Mar 14, 2012 07:36 PM EDT
According to one University of Alberta researcher, people looking to further their education through e-learning may want to look carefully at the conditions under which online coursework will give them the biggest academic return on their investment.
Heather Kanuka, director of the U of A Centre for Teaching and Learning, says that her research shows that online undergraduate classes using a text-based format can make it difficult to reach deeper levels of learning and facilitate a community of learners. She says that class contributions in a text-based online forum don't support engagement in a way that meets the needs of a community of learners.
The human factor
"I did a series of studies where I looked at reflection in an online class. One of the studies was content analysis of course transcripts to see if there was evidence of reflection," she says.
Kanuka and her research assistants found little evidence of reflective engagement, and she noted that participants rarely went further than what was required of them. She says her findings showed little indication of students engaging with others, with students neither defending their positions nor responding to the difference of opinion of others. "One of my assistants labelled it 'communication lacking in joy, passion, flavour and urgency,'" she says.
Synch or sink
Kanuka says that the asynchronous text-based learning environment does overcome two major adult learning barriers: time and place. She notes that this model has become the blueprint for online learning despite advances in online communications capabilities. In light of some of these advancements, she would like to see instructional design for these types of courses integrate audio-visual technologies into the online classroom to better support and facilitate a community of learners. She says that holding a group discussion through the use of text-based forums in an age when real-time communication is possible makes little sense.
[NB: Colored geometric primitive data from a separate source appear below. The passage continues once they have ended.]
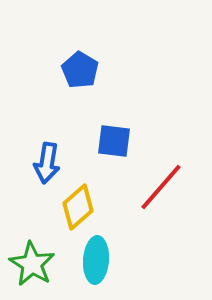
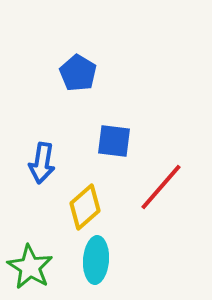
blue pentagon: moved 2 px left, 3 px down
blue arrow: moved 5 px left
yellow diamond: moved 7 px right
green star: moved 2 px left, 3 px down
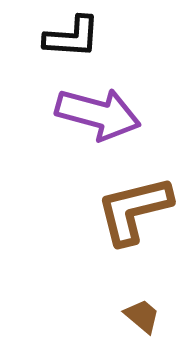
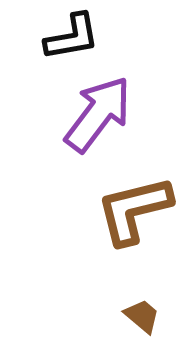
black L-shape: rotated 14 degrees counterclockwise
purple arrow: rotated 68 degrees counterclockwise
"Discussions are an essential condition to achieving higher levels of thinking - how we debate and banter ideas and call things into question," Kanuka says. "There is nothing about text-based, asynchronous forums that's a discussion. At best, it is a very quick correspondence between one or more people. Can we really call that form of communication a discussion?"
Self-directed learners still need direction
She says that, if the notion of providing opportunities to foster meaningful lifelong learning is to be successful for online learners, course creators need to include greater structure with diverse instructional strategies as aspects of the design, development and delivery of each course.
"Yes, you want them to be responsible for their own learning, and support self-directed learning; these are good things to aspire to," she says. "But my research shows that most undergraduate students taking online courses need structure and do not achieve higher levels of learning when self-directed."
"How can we get our students to achieve higher levels of learning in the online classroom? They need strategically structured activities, and my research confirms that."